Benchmark linear models in higher dimensions
ogrisel opened this issue · 4 comments
The current benchmarks only use 50 features for 1e6 samples. I would argue that this is not a case where won't would use a linear model as it would under-fit and the same test accuracy could probably be reached much faster with 1e3 data points instead of 1e6 yielding a speed up in the order of 1000x.
It would therefore be more interesting to benchmark linear regression, ridge regression and logistic regression in regimes in the order of 1e3 to 1e5 features.
In particular, Ridge regression is likely to be most useful in cases where num_features >> n_samples, otherwise, Linear regression (no penalty) is likely to give the same result.
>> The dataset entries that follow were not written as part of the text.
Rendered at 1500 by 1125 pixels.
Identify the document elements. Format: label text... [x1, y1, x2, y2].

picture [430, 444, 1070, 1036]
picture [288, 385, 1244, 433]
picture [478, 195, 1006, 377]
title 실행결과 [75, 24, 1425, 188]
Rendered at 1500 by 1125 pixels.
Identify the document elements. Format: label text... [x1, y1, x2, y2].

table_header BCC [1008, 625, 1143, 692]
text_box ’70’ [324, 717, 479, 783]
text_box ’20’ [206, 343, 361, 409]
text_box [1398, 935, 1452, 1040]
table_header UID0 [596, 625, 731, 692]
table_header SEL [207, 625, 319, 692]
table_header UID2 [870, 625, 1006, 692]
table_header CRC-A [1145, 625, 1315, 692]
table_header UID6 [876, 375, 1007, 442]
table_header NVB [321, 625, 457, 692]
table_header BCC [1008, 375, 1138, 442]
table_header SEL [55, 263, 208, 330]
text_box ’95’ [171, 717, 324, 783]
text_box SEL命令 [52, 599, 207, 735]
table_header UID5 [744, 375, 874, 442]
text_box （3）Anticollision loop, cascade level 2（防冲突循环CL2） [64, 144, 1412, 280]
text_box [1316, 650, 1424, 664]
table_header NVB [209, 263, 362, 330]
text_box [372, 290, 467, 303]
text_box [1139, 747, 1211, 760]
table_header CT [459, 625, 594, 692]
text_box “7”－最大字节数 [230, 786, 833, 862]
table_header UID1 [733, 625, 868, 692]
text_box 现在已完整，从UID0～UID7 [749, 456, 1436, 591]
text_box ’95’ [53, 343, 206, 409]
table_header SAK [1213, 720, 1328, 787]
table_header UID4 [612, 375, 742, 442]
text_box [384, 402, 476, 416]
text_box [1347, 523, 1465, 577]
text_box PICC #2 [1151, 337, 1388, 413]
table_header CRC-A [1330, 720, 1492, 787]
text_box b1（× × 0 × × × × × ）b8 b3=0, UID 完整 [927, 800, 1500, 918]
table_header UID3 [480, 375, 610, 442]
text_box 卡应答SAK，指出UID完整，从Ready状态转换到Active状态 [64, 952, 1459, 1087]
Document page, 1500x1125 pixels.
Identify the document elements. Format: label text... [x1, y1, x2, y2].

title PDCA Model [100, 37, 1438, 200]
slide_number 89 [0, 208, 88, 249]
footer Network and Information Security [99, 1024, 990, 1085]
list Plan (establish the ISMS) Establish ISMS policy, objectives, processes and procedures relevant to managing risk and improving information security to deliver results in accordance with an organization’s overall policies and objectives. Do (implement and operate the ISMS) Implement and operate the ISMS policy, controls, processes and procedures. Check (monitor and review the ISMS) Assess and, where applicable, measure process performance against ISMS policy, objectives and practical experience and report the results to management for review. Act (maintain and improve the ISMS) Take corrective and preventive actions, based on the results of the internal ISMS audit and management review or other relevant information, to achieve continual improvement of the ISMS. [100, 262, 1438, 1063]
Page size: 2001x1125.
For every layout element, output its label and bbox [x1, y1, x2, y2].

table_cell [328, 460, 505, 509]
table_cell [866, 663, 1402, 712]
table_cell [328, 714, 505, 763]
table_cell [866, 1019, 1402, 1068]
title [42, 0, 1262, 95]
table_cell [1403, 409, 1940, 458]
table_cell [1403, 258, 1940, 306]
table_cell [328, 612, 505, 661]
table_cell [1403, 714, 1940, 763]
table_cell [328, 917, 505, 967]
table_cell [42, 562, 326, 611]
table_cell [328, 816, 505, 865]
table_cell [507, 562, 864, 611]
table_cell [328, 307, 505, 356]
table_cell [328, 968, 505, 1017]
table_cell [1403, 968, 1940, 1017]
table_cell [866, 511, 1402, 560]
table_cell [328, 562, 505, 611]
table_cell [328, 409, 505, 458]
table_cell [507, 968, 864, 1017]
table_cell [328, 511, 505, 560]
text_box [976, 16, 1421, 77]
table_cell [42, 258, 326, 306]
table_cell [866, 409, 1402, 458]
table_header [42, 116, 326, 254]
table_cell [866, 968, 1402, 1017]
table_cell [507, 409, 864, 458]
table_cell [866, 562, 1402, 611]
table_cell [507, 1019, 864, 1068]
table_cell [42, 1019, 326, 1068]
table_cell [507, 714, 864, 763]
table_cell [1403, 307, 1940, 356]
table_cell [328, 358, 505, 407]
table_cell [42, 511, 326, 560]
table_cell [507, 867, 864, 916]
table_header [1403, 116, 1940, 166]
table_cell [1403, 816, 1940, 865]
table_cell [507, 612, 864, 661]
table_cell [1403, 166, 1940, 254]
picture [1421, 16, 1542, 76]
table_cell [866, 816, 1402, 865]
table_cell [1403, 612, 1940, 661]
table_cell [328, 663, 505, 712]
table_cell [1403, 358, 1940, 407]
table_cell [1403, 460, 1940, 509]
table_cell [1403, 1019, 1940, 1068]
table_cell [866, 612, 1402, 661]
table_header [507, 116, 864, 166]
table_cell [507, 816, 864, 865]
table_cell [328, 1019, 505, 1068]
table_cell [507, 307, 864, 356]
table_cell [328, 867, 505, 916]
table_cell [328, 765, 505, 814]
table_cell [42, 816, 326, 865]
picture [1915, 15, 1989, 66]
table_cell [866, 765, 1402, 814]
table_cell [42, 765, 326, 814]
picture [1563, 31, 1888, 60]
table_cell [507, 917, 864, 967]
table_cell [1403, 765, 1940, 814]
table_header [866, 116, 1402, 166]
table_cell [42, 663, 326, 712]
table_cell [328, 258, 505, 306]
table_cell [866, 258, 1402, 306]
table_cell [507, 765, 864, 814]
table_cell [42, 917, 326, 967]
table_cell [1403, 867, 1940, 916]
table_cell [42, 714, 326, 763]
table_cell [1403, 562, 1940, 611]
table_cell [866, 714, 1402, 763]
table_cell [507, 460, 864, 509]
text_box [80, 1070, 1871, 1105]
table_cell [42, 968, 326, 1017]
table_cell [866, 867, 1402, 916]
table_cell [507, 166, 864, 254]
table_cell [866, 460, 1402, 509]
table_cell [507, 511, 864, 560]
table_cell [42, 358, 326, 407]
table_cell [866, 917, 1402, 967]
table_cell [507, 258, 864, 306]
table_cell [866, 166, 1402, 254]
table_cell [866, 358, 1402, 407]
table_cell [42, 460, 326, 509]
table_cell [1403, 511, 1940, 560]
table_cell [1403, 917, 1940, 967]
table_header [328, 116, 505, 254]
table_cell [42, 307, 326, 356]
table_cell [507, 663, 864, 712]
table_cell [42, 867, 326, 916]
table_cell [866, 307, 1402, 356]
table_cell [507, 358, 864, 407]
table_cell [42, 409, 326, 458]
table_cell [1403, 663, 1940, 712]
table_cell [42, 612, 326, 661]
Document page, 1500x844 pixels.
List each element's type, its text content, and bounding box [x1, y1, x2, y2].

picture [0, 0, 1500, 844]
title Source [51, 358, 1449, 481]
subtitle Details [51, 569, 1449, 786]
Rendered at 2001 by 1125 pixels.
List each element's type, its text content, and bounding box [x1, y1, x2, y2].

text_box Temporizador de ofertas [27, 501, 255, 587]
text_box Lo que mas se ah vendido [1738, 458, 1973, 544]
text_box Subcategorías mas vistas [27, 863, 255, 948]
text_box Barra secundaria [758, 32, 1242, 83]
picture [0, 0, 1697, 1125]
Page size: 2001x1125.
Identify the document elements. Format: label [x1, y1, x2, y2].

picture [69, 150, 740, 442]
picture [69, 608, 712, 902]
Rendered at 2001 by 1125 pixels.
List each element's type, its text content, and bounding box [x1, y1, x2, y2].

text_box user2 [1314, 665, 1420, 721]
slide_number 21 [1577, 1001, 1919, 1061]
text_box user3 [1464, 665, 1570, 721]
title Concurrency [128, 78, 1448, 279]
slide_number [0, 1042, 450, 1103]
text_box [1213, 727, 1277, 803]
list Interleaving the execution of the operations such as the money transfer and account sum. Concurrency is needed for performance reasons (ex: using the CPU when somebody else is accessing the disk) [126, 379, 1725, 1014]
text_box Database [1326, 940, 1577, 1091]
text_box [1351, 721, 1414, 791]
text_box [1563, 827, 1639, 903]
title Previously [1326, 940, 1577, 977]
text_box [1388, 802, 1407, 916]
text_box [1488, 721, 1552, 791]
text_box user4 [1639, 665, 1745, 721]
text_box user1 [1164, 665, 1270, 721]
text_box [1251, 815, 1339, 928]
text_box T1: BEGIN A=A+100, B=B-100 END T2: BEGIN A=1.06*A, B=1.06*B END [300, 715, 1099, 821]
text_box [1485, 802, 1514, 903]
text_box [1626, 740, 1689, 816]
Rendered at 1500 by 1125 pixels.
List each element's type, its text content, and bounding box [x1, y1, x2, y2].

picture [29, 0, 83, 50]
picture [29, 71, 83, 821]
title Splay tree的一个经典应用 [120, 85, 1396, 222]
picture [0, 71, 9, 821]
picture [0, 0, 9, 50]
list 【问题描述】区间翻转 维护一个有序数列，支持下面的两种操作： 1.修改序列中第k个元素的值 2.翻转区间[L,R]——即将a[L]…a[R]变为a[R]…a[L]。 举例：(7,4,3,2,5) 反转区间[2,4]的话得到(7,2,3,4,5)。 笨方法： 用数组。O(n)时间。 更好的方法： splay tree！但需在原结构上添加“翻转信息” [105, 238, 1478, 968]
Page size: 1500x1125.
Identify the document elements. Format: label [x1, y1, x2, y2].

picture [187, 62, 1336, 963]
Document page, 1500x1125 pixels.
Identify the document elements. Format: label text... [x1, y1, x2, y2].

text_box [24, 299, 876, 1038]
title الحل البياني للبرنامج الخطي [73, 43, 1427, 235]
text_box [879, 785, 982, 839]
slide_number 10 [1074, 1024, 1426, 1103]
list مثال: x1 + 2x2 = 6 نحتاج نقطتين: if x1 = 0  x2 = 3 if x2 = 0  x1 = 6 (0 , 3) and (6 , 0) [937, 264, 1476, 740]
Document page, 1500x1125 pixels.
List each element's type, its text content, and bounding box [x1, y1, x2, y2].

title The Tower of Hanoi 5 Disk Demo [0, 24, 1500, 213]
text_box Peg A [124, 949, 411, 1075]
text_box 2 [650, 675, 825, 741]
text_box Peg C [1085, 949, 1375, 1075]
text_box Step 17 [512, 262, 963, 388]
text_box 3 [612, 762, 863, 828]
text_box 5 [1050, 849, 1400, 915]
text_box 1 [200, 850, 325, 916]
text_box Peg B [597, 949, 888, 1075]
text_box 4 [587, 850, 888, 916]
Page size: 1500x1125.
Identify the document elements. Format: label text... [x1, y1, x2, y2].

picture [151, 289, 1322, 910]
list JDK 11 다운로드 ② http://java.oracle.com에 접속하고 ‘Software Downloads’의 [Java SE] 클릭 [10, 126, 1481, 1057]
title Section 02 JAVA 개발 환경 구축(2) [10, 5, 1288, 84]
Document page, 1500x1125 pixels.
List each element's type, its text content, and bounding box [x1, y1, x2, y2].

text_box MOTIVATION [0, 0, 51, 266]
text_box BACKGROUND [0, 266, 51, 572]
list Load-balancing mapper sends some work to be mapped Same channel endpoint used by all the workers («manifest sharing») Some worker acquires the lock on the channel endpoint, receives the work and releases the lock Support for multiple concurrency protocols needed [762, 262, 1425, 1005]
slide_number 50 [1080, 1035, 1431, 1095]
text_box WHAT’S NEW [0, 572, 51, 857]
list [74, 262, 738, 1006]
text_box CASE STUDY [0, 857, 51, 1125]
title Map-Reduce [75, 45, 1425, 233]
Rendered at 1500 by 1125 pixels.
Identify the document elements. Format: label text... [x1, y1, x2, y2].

@ogrisel That's your suggestion is to keeping ration n/p on the sample from 10 to 1000 for the purposes of benchmarking?
I do not think DAAL allows num_features > n_samples for Ridge regression but I see your point.
Also, could you compare against Ridge(alpha=1e-9, solver="cholesky", copy_X=False) instead of LinearRegression, which should give the same result but much faster?
I do not think DAAL allows num_features > n_samples for Ridge regression but I see your point.
Ok let's close this issue then as there nothing to do on DAAL's side. One may argue that users still want to run linear regression on those regime.
For reference a user also reported a related performance problem in scikit-learn: scikit-learn/scikit-learn#13923
I opened scikit-learn/scikit-learn#14268 and scikit-learn/scikit-learn#14269 on scikit-learn's side.